TOI QUI ES VIVANT est un film d'atmosphère - éclairage tamisé, lumière très douce faisant l'économie des ombres, maquillages pâles, tonalité vert pastel de tous les décors (construits en studio). La caméra bouge très peu, le film est construit en longs plans-séquences. Les acteurs - inconnus - sont volontairement statiques dans leur jeu, mais développent paradoxalement une forte présence sur l'écran. La musique s'inspire de plusieurs styles, avec une priorité donnée au jazz de la Nouvelle-Orléans, ce qui n'empêche pas certains protagonistes de chanter! Un film original, bien reçu et très applaudi.



Antoine Rochat





Roy Andersson n’est pas le premier venu.

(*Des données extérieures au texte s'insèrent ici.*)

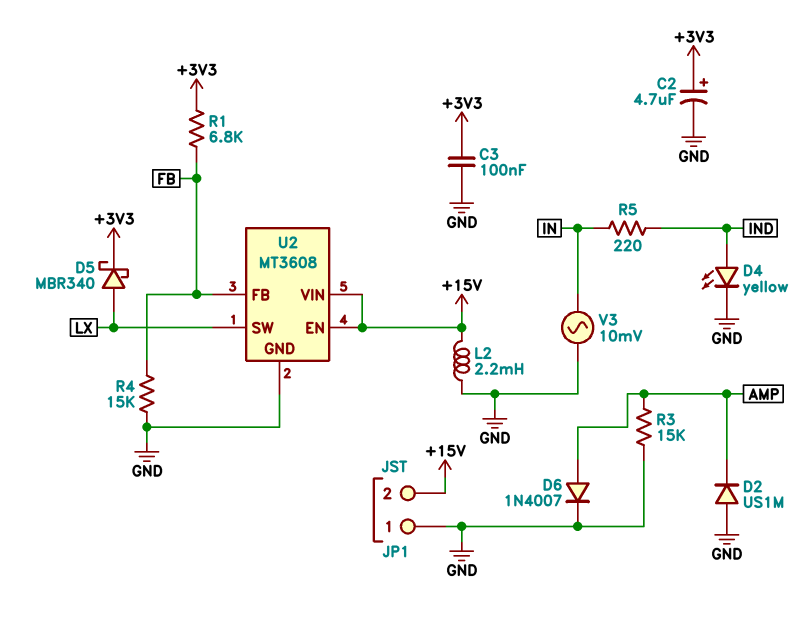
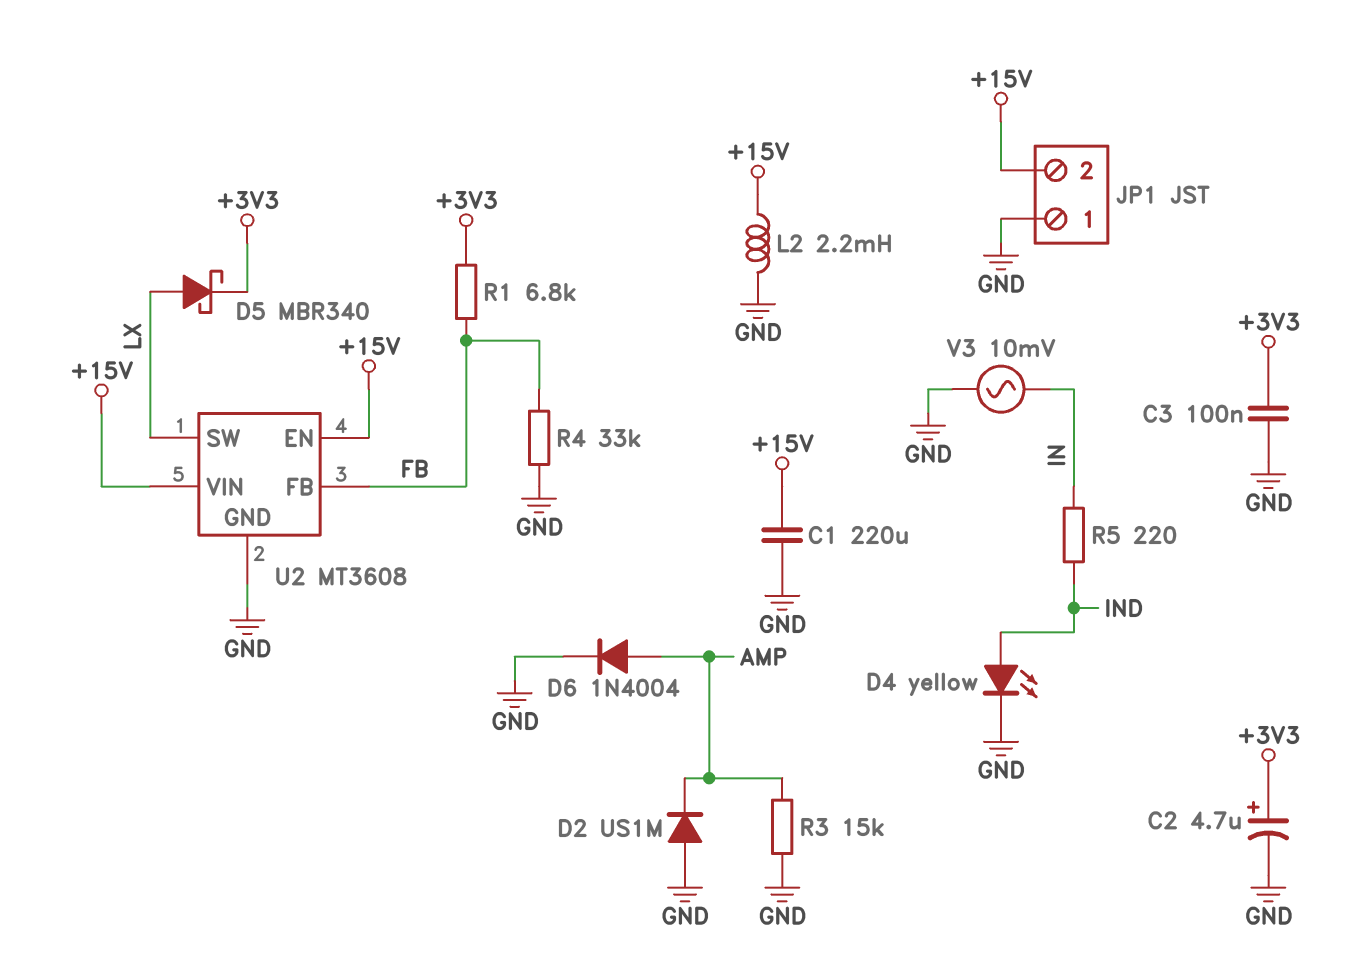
C1: none -> 220uF (+15V, GND)
D6: diode 1N4007 (A AMP, K GND) -> diode 1N4004 (A AMP, K GND)
R4: 15k (FB, GND) -> 33k (FB, GND)

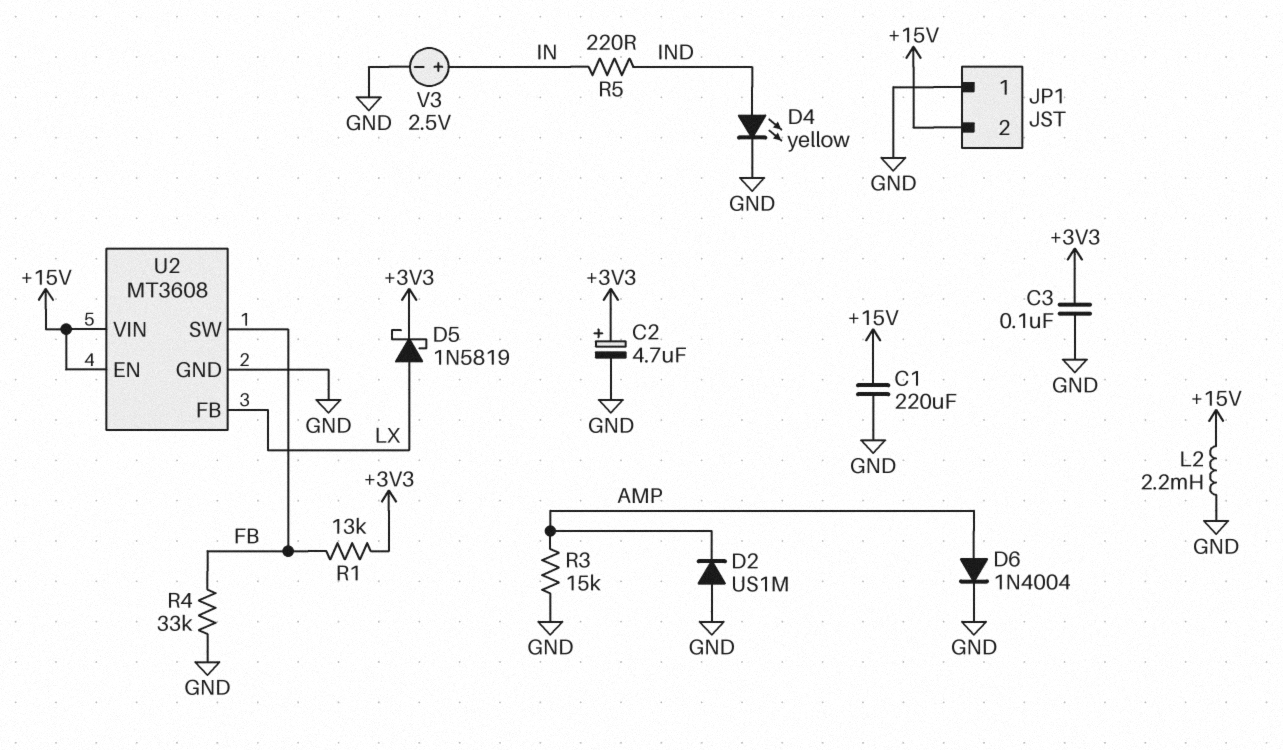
D5: schottky MBR340 (A LX, K +3V3) -> schottky 1N5819 (A LX, K +3V3)
R1: 6.8k (+3V3, FB) -> 13k (+3V3, FB)
U2 pin FB: FB -> LX
U2 pin SW: LX -> FB
V3: AC 10mV (GND, IN) -> 2.5V (plus IN, minus GND)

Au fil des ans, il distille une filmographie rare mais non négligeable: notamment, en 1970, UNE HISTOIRE D’AMOUR SUEDOISE, primée à Berlin; CHANSONS DU DEUXIEME ETAGE, Prix spécial du jury à Cannes 2000 (Un certain regard). NOUS, LES VIVANTS est candidat à l’Oscar du meilleur film étranger.

L’accueil cannois réservé à ce film extra-ordinaire (je tiens au trait d’union (et de désunion) a été chaleureux, et cela se comprend. De telles œuvres ne courent en effet pas les rues. En exergue, une citation des Elégies romaines de Goethe: «Réjouis-toi, donc, ô vivant! de cette place échauffée par l’amour avant que le fatal Léthé ne baigne ton pied fugitif!» Le mythologique fleuve de l’oubli apparaît nommément, affiché comme destination d’un tram de Stockholm.

Méticuleusement écrit, tourné dans des décors construits en studio, bénéficiant d’éclairages et de couleurs savamment étudiés, mettant en scène une distribution d’amateurs improbables bien choisis et dirigés, NOUS, LES VIVANTS nous promène dans les vicissitudes quotidiennes de l’humanité. On aurait pu intituler aussi le film «Tranches de vie», ou «Chroniques de la vie ordinaire» Des personnages décalés se succèdent, dans un enchaînement de saynètes apparemment sans queue ni tête et pourtant reliées par un subtil fil rouge.

On sourit beaucoup, on rit moins souvent - et plutôt jaune - au vu de ces vivants, nos congénères, parce qu’on a le sentiment de partager leur sort. Les images parlent davantage que les dialogues, les situations sont éloquentes, les ambiances s’imposent subrepticement. Des scènes s’impriment dans la mémoire: un dialogue entre un Hell’s Angel attendrissant et son égérie; la déclaration face à la caméra d’un psy désespéré de remonter les bretelles de patients aussi abattus que lui; le monologue d’un musicien se préoccupant de sa pension future alors qu’il se fait chevaucher par une voluptueuse walkyrie - on en passe, et de plus savoureuses. Roy Andersson est un mélange de Tati et de Bergman, mêlant avec bonheur burlesque et incommunicabilité. Son film régalera les amateurs d’une expression indépendante et fantaisiste.